The total population adds up to about 6.9MM. That was Israels total population in 2005
Its now about 9MM. The percentage values seem to indicate that about 96% of the less than 50 population is accounted for.
So perhaps this data was created around 2005. If I were to publish analysis on this data, I would need to validate the data.
2. Explain the efficacy result.
The results indicate that the vaccine adversely effects the older population, i.e. doesnt work.
\[Efficacy \ = \ \frac{ARU \ - \ ARV}{ARU} \ * 100%\]
where
\[ARU \ = \ Attack \ Rate \ of \ Unvaccinated \ People \ = \frac{Severe \ Cases (Unvaccinated) }{Population(Unvaccinated) }\]

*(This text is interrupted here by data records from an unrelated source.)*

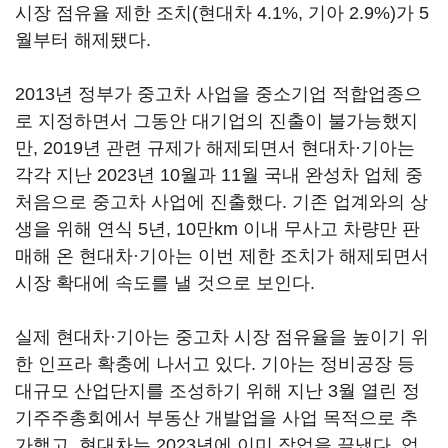
시장 점유율 제한 조치(현대차 4.1%, 기아 2.9%)가 5
월부터 해제됐다.
2013년 정부가 중고차 사업을 중소기업 적합업종으
로 지정하면서 그동안 대기업의 진출이 불가능했지
만, 2019년 관련 규제가 해제되면서 현대차·기아는
각각 지난 2023년 10월과 11월 국내 완성차 업체 중
처음으로 중고차 사업에 진출했다. 기존 업계와의 상
생을 위해 연식 5년, 10만km 이내 무사고 차량만 판
매해 온 현대차·기아는 이번 제한 조치가 해제되면서
시장 확대에 속도를 낼 것으로 보인다.
실제 현대차·기아는 중고차 시장 점유율을 높이기 위
한 인프라 확충에 나서고 있다. 기아는 정비공장 등
대규모 산업단지를 조성하기 위해 지난 3월 열린 정
기주주총회에서 부동산 개발업을 사업 목적으로 추
가했고, 현대차는 2023년에 이미 작업을 끝냈다. 업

\[ARV \ = \ Attack \ Rate \ of \ Vaccinated \ People \ = \frac{Severe \ Cases (Vaccinated) }{Population(Vaccinated) }\]
(3) Compare the attack rates.
I dont understand why the severe cases is higher for the over 50 vaccinated group. Is this supposed to represent an actual distribution to the Isreali population or just a small sample ? I would need to understand the context.